QBE maintained that the answer to the first question was “no” and that the second question did not therefore arise (but if it did, the answer was also “no”). The claim against them should therefore be dismissed.

The claimant argued that the answer to both questions was “yes” and that the claim against QBE should not be dismissed prior to a full trial against the 1st and 2nd defendants.

The judgment

The judge held that QBE “was clearly correct” and that the answer to both questions was “no”. The claim against QBE must therefore be dismissed.

The judgment sets out four important points on the application of the law in this area, relying on Dunthorne v Bentley [1996] RTR 428, as analysed in AXN v Worboys [2012] EWHC 1730 (QB):

  1. The insured was the taxi driver, not the claimant.

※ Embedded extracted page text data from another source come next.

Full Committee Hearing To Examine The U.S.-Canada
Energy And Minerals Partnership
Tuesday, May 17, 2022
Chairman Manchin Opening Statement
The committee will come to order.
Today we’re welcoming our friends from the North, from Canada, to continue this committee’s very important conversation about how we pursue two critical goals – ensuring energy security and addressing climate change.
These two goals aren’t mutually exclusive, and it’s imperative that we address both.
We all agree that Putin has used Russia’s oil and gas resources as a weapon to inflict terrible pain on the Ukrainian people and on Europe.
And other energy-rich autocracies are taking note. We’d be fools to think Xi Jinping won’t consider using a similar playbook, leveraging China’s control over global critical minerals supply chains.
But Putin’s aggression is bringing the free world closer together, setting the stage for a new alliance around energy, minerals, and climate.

This makes the case very far removed from Dunthorne, where the insured was in the road as a pedestrian and caused the accident.
  2. There is no dispute that the claimant started the journey as a passenger in the taxi, but it is crucial to consider whether the journey was continuing at the time the claimant was injured.
  3. It is necessary to analyse the actions of the driver to see what he was doing at the time the injuries were suffered, to ascertain whether they were “caused by, or arising out of, the use of the vehicle”.
  4. Once the journey is at an end, what happens to the passenger after the journey has been completed is not a relevant consideration: extended arguments on foreseeability, as advanced by the claimant, therefore have no legal basis in this context.

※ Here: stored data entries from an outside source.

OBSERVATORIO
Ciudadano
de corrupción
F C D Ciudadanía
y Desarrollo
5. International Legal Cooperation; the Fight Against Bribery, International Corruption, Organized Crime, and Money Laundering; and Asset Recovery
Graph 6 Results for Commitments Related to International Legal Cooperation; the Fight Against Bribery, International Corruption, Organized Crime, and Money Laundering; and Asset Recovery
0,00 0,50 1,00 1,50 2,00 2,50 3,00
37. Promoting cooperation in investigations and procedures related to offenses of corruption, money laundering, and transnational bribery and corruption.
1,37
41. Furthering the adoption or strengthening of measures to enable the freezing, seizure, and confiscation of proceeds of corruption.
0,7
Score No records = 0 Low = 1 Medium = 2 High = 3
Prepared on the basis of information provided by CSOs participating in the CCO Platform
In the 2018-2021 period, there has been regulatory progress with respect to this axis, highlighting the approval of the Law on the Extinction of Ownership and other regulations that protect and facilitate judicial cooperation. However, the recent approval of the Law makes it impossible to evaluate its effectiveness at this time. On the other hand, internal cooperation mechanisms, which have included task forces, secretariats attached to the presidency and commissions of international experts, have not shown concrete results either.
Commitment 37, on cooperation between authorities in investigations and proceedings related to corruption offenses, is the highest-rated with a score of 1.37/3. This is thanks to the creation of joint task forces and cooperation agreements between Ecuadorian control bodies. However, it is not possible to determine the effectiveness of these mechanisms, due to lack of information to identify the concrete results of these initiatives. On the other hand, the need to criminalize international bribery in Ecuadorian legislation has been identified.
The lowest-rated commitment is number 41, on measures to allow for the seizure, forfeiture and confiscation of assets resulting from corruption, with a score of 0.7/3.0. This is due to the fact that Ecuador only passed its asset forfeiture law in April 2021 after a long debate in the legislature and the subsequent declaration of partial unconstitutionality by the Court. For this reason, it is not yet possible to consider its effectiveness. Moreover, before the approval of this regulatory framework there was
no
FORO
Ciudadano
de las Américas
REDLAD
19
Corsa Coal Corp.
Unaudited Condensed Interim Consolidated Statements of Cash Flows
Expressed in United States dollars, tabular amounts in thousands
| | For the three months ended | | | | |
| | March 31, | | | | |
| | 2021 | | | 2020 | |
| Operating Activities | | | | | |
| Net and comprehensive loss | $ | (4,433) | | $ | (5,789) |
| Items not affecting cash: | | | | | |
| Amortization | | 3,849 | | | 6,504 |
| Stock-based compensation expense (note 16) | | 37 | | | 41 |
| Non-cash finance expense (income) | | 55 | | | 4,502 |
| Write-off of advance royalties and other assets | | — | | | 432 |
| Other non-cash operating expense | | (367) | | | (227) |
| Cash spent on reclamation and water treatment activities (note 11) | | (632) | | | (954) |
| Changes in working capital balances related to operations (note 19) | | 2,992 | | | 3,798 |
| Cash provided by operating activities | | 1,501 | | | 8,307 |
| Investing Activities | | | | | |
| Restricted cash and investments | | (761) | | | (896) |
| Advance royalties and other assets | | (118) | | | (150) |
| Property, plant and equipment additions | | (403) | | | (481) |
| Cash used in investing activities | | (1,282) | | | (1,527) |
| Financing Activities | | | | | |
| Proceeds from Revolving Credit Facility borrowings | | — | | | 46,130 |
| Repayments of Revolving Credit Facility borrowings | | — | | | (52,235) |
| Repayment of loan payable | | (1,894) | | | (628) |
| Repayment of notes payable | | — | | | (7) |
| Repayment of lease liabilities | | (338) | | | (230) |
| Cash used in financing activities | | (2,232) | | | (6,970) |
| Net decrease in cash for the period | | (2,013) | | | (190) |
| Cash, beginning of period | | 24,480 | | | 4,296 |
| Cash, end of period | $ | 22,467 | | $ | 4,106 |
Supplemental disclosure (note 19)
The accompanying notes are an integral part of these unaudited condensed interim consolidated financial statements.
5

On the facts, it must have become obvious to the 1st defendant around the time the claimant entered the taxi that he had been drinking, at which point the 1st defendant decided to rob him. It was always his intention to abandon the claimant after he had secured his debit card and PIN: he had no intention of taking the claimant home.

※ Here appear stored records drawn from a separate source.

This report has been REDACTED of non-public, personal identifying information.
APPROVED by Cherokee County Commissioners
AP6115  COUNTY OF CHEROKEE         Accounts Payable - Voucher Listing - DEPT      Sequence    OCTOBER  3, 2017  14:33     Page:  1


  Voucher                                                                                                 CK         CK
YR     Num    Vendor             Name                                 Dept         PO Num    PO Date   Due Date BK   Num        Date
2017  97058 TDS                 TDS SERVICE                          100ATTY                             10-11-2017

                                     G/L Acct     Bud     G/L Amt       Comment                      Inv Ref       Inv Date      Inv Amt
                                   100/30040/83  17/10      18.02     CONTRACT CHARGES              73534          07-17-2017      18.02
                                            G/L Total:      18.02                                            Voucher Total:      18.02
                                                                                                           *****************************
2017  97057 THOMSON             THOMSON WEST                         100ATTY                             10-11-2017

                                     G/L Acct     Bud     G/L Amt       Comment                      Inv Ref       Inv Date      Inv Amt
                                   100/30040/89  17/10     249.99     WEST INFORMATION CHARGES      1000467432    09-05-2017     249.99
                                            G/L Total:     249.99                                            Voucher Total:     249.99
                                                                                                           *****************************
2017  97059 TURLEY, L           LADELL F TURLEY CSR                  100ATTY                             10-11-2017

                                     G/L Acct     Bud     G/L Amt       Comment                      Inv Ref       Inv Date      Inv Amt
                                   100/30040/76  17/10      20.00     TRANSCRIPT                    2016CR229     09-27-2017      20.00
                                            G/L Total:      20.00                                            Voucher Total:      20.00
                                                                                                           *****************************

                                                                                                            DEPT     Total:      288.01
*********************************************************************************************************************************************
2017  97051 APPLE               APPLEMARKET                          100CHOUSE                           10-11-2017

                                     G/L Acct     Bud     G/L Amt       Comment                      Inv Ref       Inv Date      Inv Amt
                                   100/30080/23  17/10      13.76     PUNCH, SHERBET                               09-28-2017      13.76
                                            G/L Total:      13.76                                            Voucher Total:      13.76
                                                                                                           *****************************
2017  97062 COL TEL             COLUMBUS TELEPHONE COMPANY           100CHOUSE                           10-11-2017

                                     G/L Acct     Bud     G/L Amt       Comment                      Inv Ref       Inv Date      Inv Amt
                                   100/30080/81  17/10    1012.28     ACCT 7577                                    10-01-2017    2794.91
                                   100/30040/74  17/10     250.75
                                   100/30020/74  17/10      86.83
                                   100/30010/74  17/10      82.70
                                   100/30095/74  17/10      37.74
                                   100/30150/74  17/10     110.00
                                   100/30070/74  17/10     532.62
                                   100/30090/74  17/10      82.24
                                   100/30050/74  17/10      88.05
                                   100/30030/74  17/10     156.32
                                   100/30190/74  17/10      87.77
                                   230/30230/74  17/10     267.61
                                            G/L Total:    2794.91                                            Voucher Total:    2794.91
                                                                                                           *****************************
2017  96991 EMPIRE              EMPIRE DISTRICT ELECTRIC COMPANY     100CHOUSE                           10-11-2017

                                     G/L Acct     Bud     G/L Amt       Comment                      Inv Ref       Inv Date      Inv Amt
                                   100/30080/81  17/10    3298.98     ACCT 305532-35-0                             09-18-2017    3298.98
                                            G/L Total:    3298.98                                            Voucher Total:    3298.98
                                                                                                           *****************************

The judge concluded that the journey had come to an end when the 1st defendant had left the claimant near the first cash point as he did not intend to drive him any further, therefore the injuries suffered by the claimant “did not therefore arise out of the taxi driver’s use of the taxi on the road within the meaning of the RTA or the insurance policy”. This conclusion was made all the more obvious because the injuries were sustained 2.1km from where the claimant had been abandoned and more than 45 minutes later.

Though the judge did not consider it relevant for the purposes of section 145(3)(a), she determined that Mr Carroll’s decision to walk home after he had been abandoned broke the causal chain.

Additionally, the judge observed that the taxi driver could have been anywhere in the Liverpool area at the time the claimant sustained his injuries. For her, this fact alone made it crystal clear that the accident did not arise out of the use of the vehicle.

On the second issue of criminal intent, the judge found that the 1st defendant used the vehicle not as a taxi but as an integral part of his “modus operandi” to steal from people, like the claimant, who had been drinking and were trying to make their way home in the early hours. The essential character of the journey was to steal from the claimant and so a criminal purpose, which was not a permitted use and took it outside the scope of the policy and of the requirements of the RTA.


This judgment, as with DAC Beachcroft’s previous case of AXN v Worboys, shows the value of careful examination of all available facts in such cases, especially where criminal activity is involved and the driver is not available to give evidence. The judge was able to infer the 1st defendant’s motivation and other key facts from close analysis of the CCTV footage, as well as other material collected by the police.

The judgment is worth reading for the careful summary of UK and Commonwealth case law. This establishes that there is a dividing line as to what is meant by “arising out of the use of the vehicle”, that the lead case of Dunthorne was close to that line (and succeeded), but that other cases fell the wrong side of the line and failed. As the judge concluded, sadly Mr Carroll’s case was “nowhere near the line”.